Afortunadamente, al final nos enfrentamos con el hecho de que existen múltiples
modelos de mercado y varios circuitos de comercio, y que probablemente los
más aptos para sobrevivir los imprevistos del acontecer histórico, sean los que
consigan ubicarse en un punto intermedio entre la mediación económica y el
compromiso cultural, pues sólo está segunda condición garantiza que, tanto la
obra de arte, como los juicios que se hacen sobre ella y su valor, tengan las
virtudes necesarias para enfrentarse al tiempo.
El llamado fin del arte, que a juicio del crítico Arthur C. Danto sobrevino con la
fatiga de la modernidad, representa un reto sin precedentes, tanto para los
artistas como para todo el circuito de intermediarios responsables de estimar el
valor estético y económico del arte.

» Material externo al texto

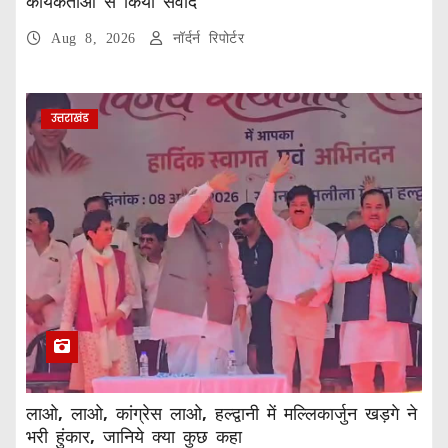
कार्यकर्ताओं से किया संवाद
Aug 8, 2026
नॉर्दर्न रिपोर्टर
उत्तराखंड
लाओ, लाओ, कांग्रेस लाओ, हल्द्वानी में मल्लिकार्जुन खड़गे ने
भरी हुंकार, जानिये क्या कुछ कहा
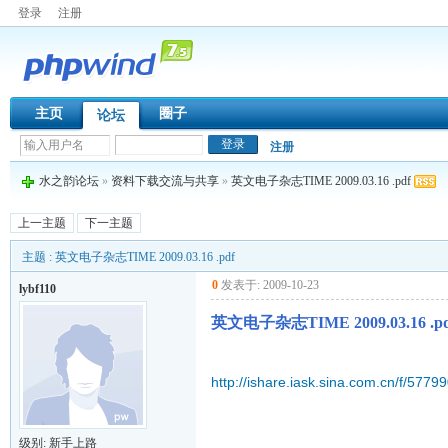
登录
注册
主页
圈子
论坛
注册
水之韵论坛
»
资料下载交流与共享
»
英文电子杂志TIME 2009.03.16 .pdf
上一主题
下一主题
主题 : 英文电子杂志TIME 2009.03.16 .pdf
0
发表于: 2009-10-23
lybf110
英文电子杂志TIME 2009.03.16 .pd
http://ishare.iask.sina.com.cn/f/5779
级别: 新手上路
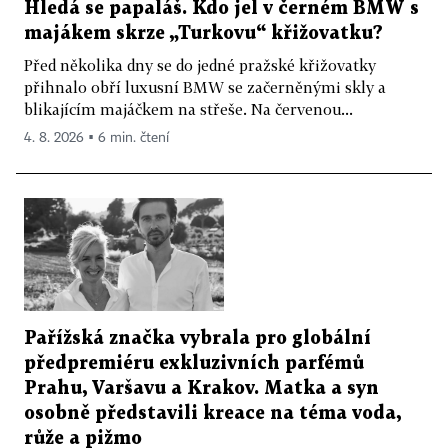
Hledá se papaláš. Kdo jel v černém BMW s
majákem skrze „Turkovu“ křižovatku?
Před několika dny se do jedné pražské křižovatky
přihnalo obří luxusní BMW se začerněnými skly a
blikajícím majáčkem na střeše. Na červenou...
4. 8. 2026 ▪ 6 min. čtení
Pařížská značka vybrala pro globální
předpremiéru exkluzivních parfémů
Prahu, Varšavu a Krakov. Matka a syn
osobně představili kreace na téma voda,
růže a pižmo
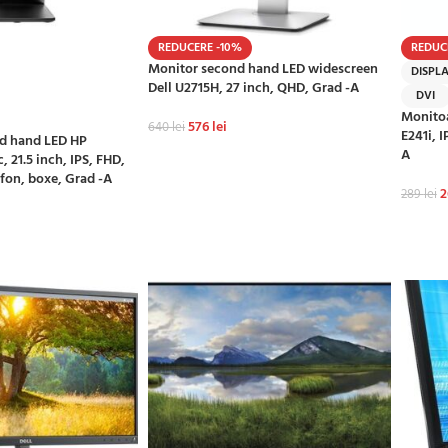
REDUCERE -10%
REDUC
Monitor second hand LED widescreen
DISPL
Dell U2715H, 27 inch, QHD, Grad -A
DVI
Monitoa
576
lei
640
lei
E241i, I
d hand LED HP
A
ADAUGĂ ÎN COȘ
, 21.5 inch, IPS, FHD,
fon, boxe, Grad -A
289
lei
ADAU
Ș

Después de haber comprobado que el
acontecer histórico se revela siempre como un relevo perpetuo de ímpetus
ilusorios y amargas decepciones, el reto actual parece ser el de reencontrar la
voluntad suficiente para seguir luchando por nuestra auto comprensión. En un
mundo sin un orden de sentido garantizado, la generación actual debe tomar
plena conciencia de su responsabilidad futura como actores históricos y
proceder con un entendimiento responsable. Que el hombre le haya perdido un
rastro definido a su dirección histórica en ningún momento significa que se haya
vuelto incapaz de emitir juicios de valor estético estimables. Sin duda el arte
todavía puede tomarle el pulso a está época de incertidumbre y servirnos como
guía en la perpetua reconstrucción de un significado.